A sample of sludge taken from an aerobic treatment plant at Tyndall Air Force Base (AFB), Fla., a garden soil from Washington, D.C. (pH 6.9), a garden soil from Lynn Haven, Fla. (pH 6.8), a forest soil from Tyndall AFB (pH 4.9), and an agricultural soil from a farm near Memphis, Tenn. (pH 7.8), were used as inocula (20% [wt/vol] soil slurries in water) for shake flask suspensions tested for the ability to degrade NDAB (100 µM). Slurries were incubated at room temperature under aerobic conditions, and NDAB concentrations were measured at intervals by high-performance liquid chromatography, as described previously (9). Suspensions in which NDAB disappeared were subjected to selective enrichment consisting of sequential transfer to M medium amended with 20 mM pyruvate and increasing concentrations of NDAB (100 to 400 µM) as the nitrogen source. Dilutions of the final suspension were plated on the above medium solidified with agarose (1.5%, wt/vol). Plates were incubated at 30°C, and a representative of the predominant small pink colonies was purified and designated strain JS178.
Mineralization assay.
[14C]NDAB was prepared from [14C]RDX in M-succinate medium inoculated with RDX-induced strain DN22 (9).
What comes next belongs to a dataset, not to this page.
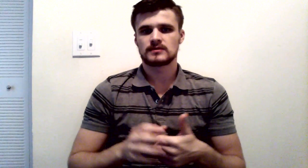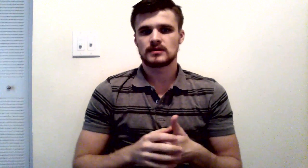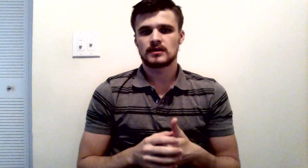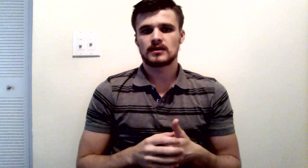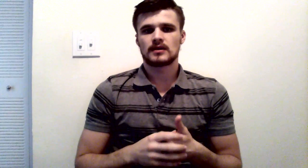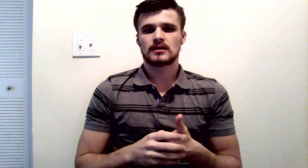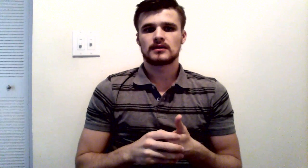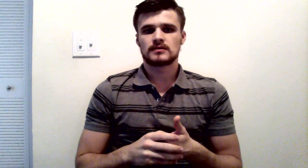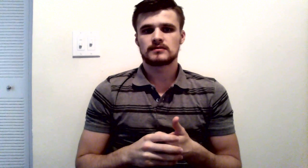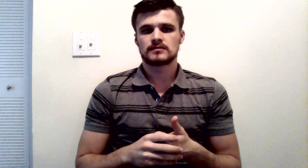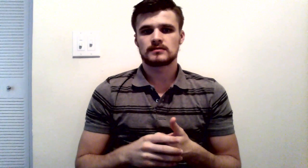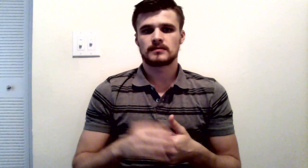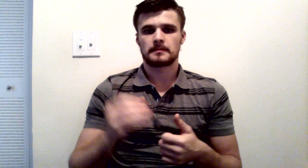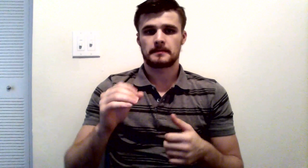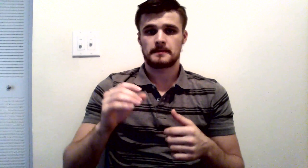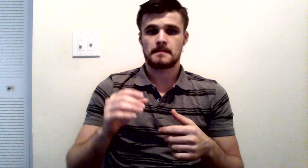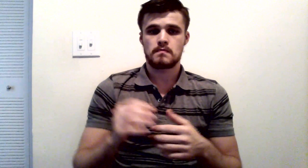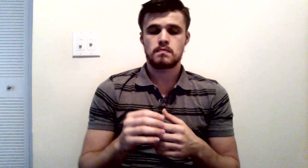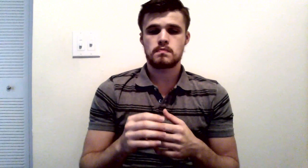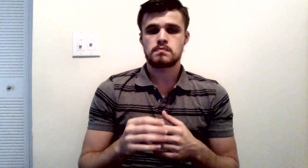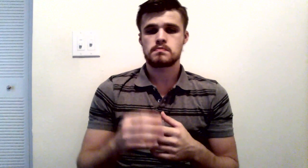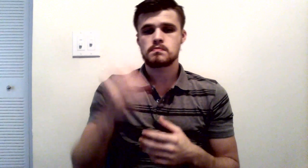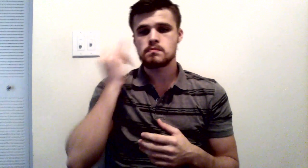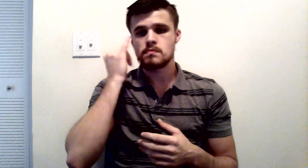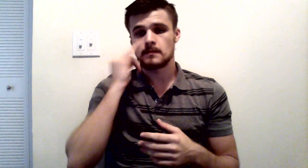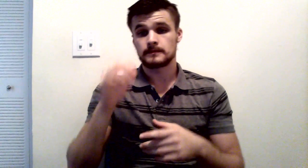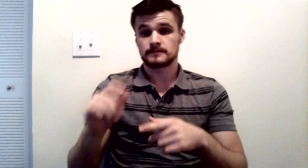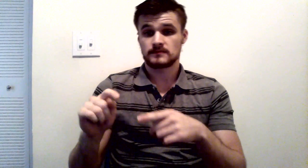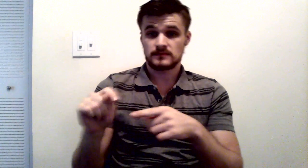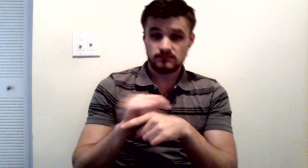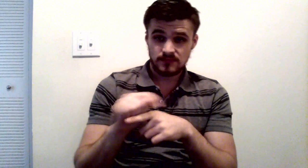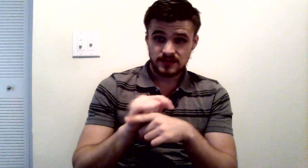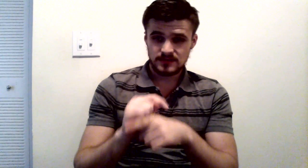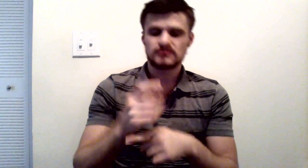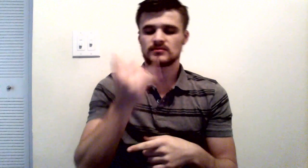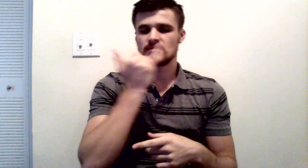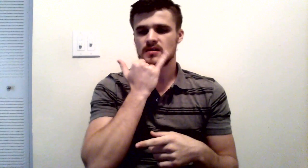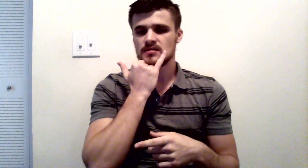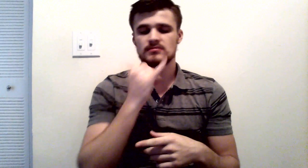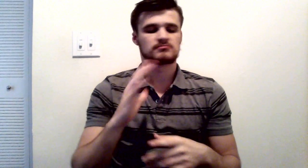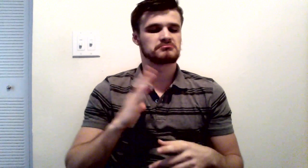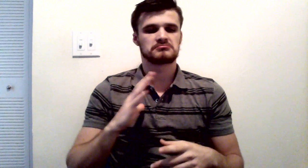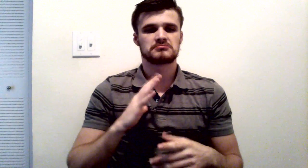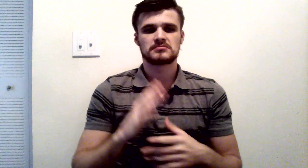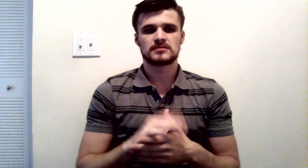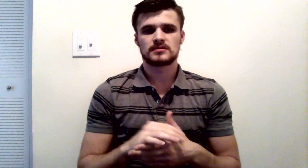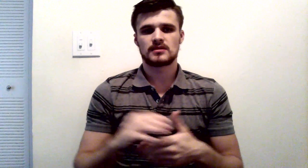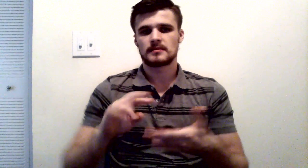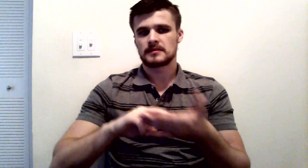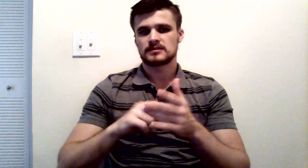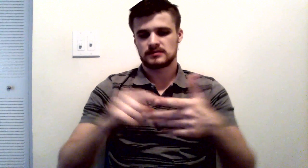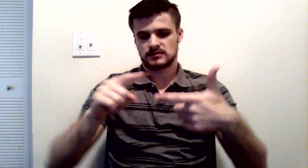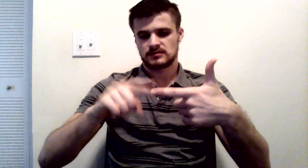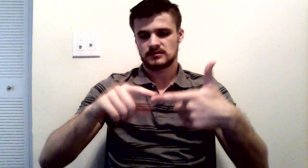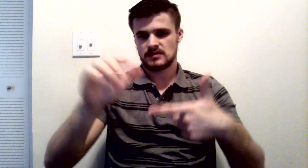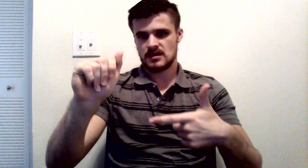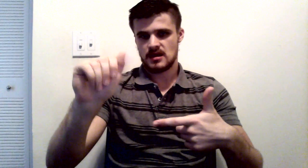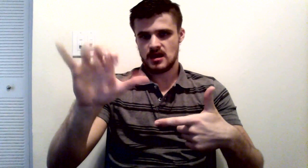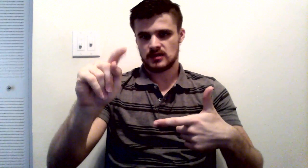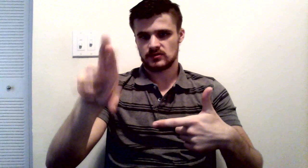your bat, warming up, and you hit them in the head, it was an accident. So, the actus rea, the evil act was present,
When the mineralization reached a plateau (30% of the radiolabel released as 14CO2 and 64% remaining as [14C]NDAB), DN22 cells were removed by filtration through a 0.22-µm-pore-size membrane (Millex-GP; Millipore, Bedford, Mass.) and the culture supernatant was inoculated with NDAB-grown Methylobacterium sp. strain JS178 to an initial A600 of 0.05. Parallel sets of microcosms were prepared with [14C]RDX in M-succinate medium inoculated either with NDAB-induced strain JS178 alone or with both NDAB-induced strain JS178 and RDX-induced strain DN22. At each sampling, microcosms were aerated with 60 ml of 0.20-µm-filtered air (polytetrafluoroethylene membrane; Cole-Parmer, Vernon Hills, IL).
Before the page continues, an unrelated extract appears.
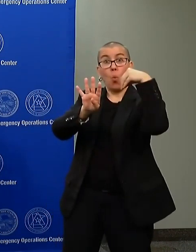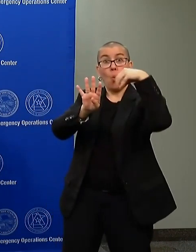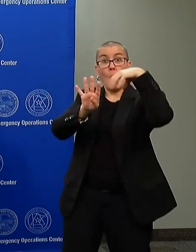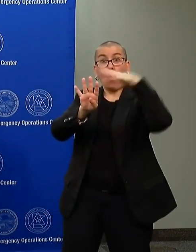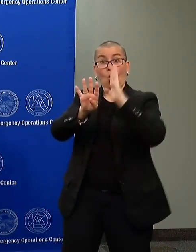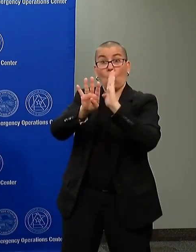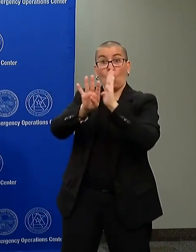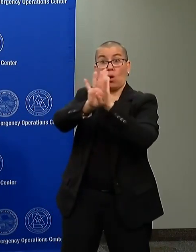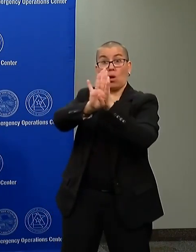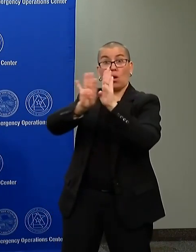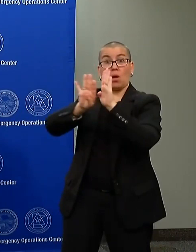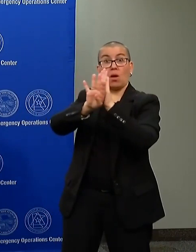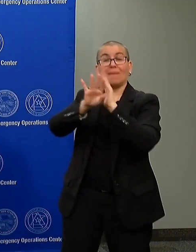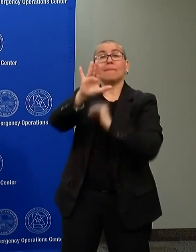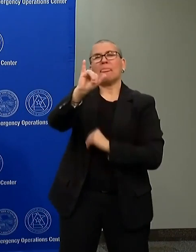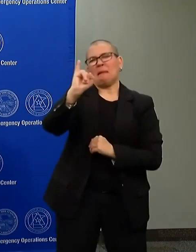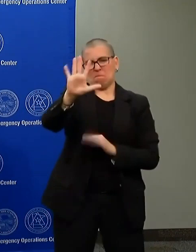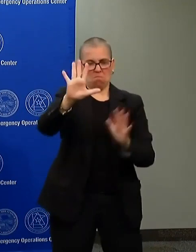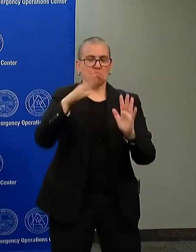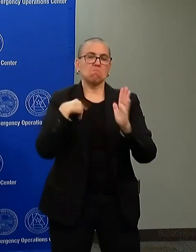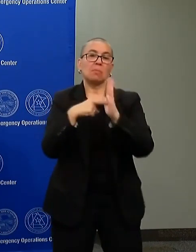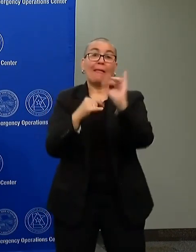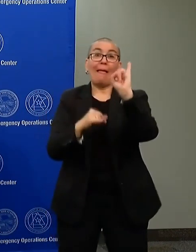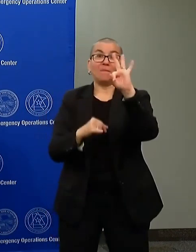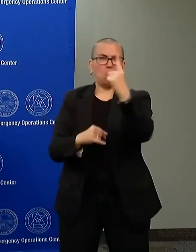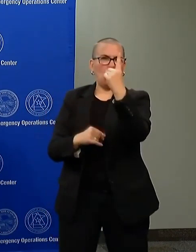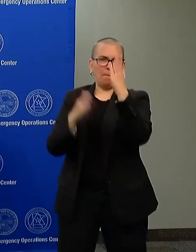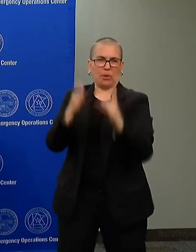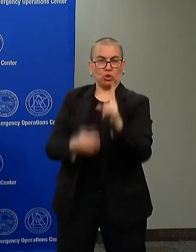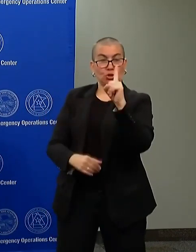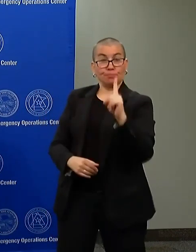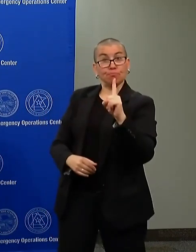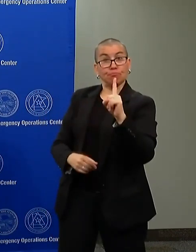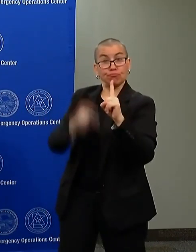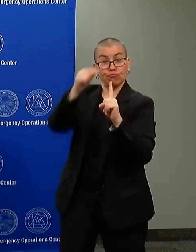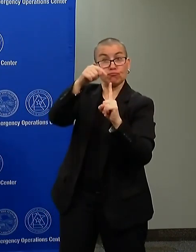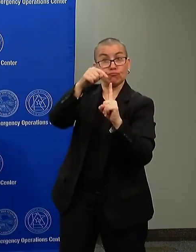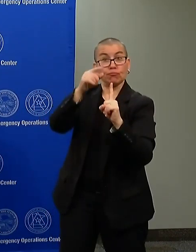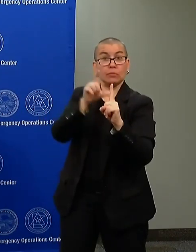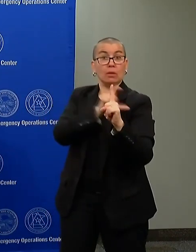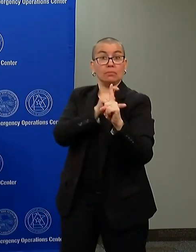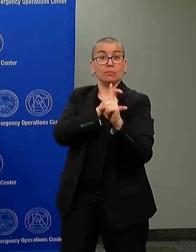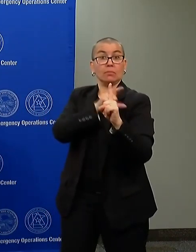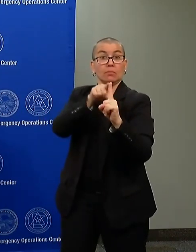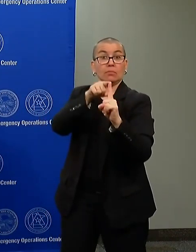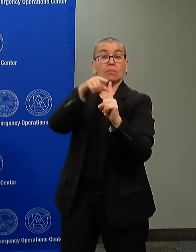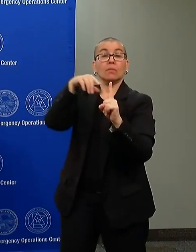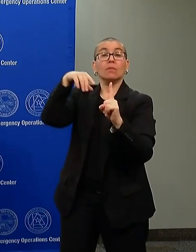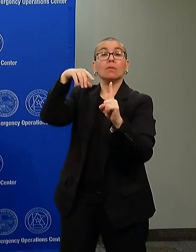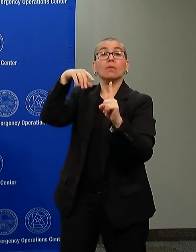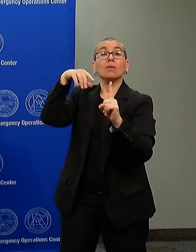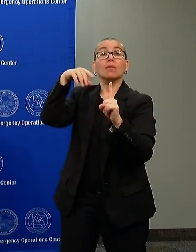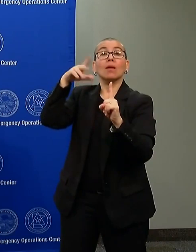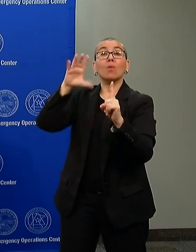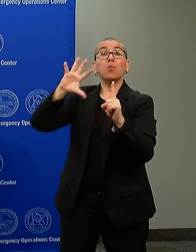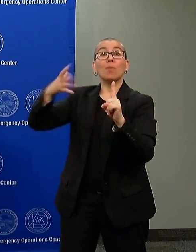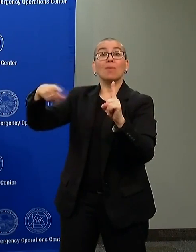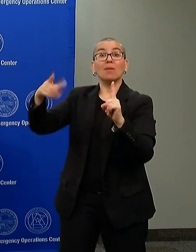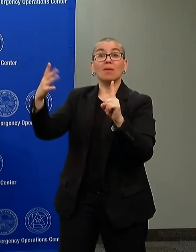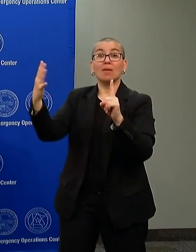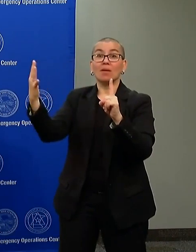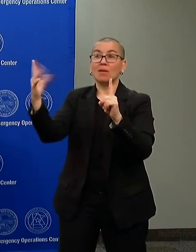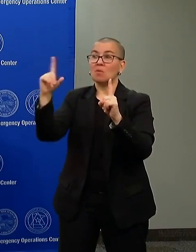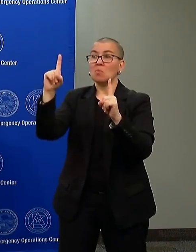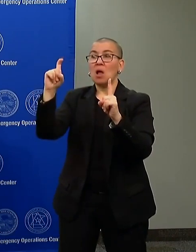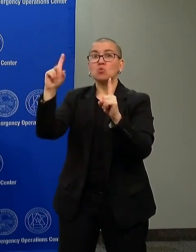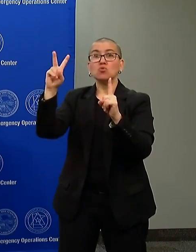businesses that we were seen getting attacked and looted, it would be one officer facing in some instances 100 people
Growth of strain JS178 with NDAB as the sole N source.
Cultures were performed in 10 ml of M-succinate medium with NDAB as the sole nitrogen source (150 µM or as indicated) in 125-ml serum bottles. The inoculum consisted of the addition of a washed stationary-phase JS178 culture grown in nutrient broth to an initial A600 of 0.04. The bottles were sealed with Teflon-coated septa and crimped with aluminum caps to allow the sampling of the headspace for N2O analyses. The cultures were incubated as described above and were monitored for growth (A600), residual NDAB, and possible metabolites such as nitrite (NO2), nitrate (NO3), formaldehyde (HCHO), methanol (CH3OH), formate (HCOO), ammonium (NH4+), formamide (NH2CHO), and nitramide (NH2NO2). Analyses were performed as described previously (9).
Resting-cell assays.
Resting-cell assays were performed in sealed 6-ml vials containing M medium and NDAB (150 µM), without the addition of a carbon source. The biotransformation reaction (1 ml) was started with the addition (to a final A600 of 1.0) of strain JS718 (pregrown in M-succinate and various N sources, harvested at early to mid-log phase, and washed twice in M medium).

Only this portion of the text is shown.